As for Air Canada, which cancelled our return flight three days ahead of time, it was MIA. Needless to say, getting someone to speak to was impossible and the airline had no alternatives to suggest. In the end, we got seats on what seemed to be the last flight out of Casablanca, a Royal Air Maroc flight to JFK Airport in New York, on Monday. From one almost deserted airport to another, the sense of impending doom was unavoidable. In Marrakech, frustrated airport crowds were shouting in anger. But Casablanca was deserted. Where was everyone? JFK was also empty. Manhattan seemed a ghost town, eerily, even scarily, so.
But by the time we landed in the US, cleared customs and collected our baggage it was nearly 9 pm.
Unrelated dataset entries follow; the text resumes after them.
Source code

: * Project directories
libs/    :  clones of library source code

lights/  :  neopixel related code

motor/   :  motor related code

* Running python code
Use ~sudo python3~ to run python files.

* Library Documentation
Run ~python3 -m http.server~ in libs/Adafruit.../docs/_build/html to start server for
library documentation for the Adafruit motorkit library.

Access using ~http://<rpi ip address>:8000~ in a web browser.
No flights to Toronto were available, and those that had been were selling for as much as $5,000 (US).
It was either a night in the Big Apple – under normal circumstances something to look forward to – or taking a Greyhound bus from the Port Authority, unarguable the most unpleasant place in Manhattan (especially late at night), a place where police outnumber the homeless. There was nothing else to do. The ride was relatively cheap; on the other hand it was 12-hours long, with stops in Syracuse, Batavia, Rochester (or as New Yorkers pronounce it, Ratchester), and other up-state towns where each bus terminal is more depressing than the next, where row upon row of noisy idling tractor trailers spend the night and foul the air, each one a living coffin for its indentured driver.
Could this be why so many Americans support a man like Donald Trump? Against the backdrop of the latest pandemic, this ride through America’s landscape of despair and crushing poverty felt like an escape from some exurban hell.
Canadians on the bus made no secret of their happiness at reaching the border after Buffalo. The surly border guards were now old friends, part of our tribe, not theirs. After that the QEW felt like the Yellow Brick Road. The banality of Niagara Falls suddenly seemed charming. The unrelieved ugliness of Toronto’s ever-expanding outskirts brought a smile to our grimy, greasy faces. Even the bus terminal at Dundas and Bay, dismal and dreary, temporarily transformed into a happy place.
As cheesy as it sounds, it’s true; there really is no place like home.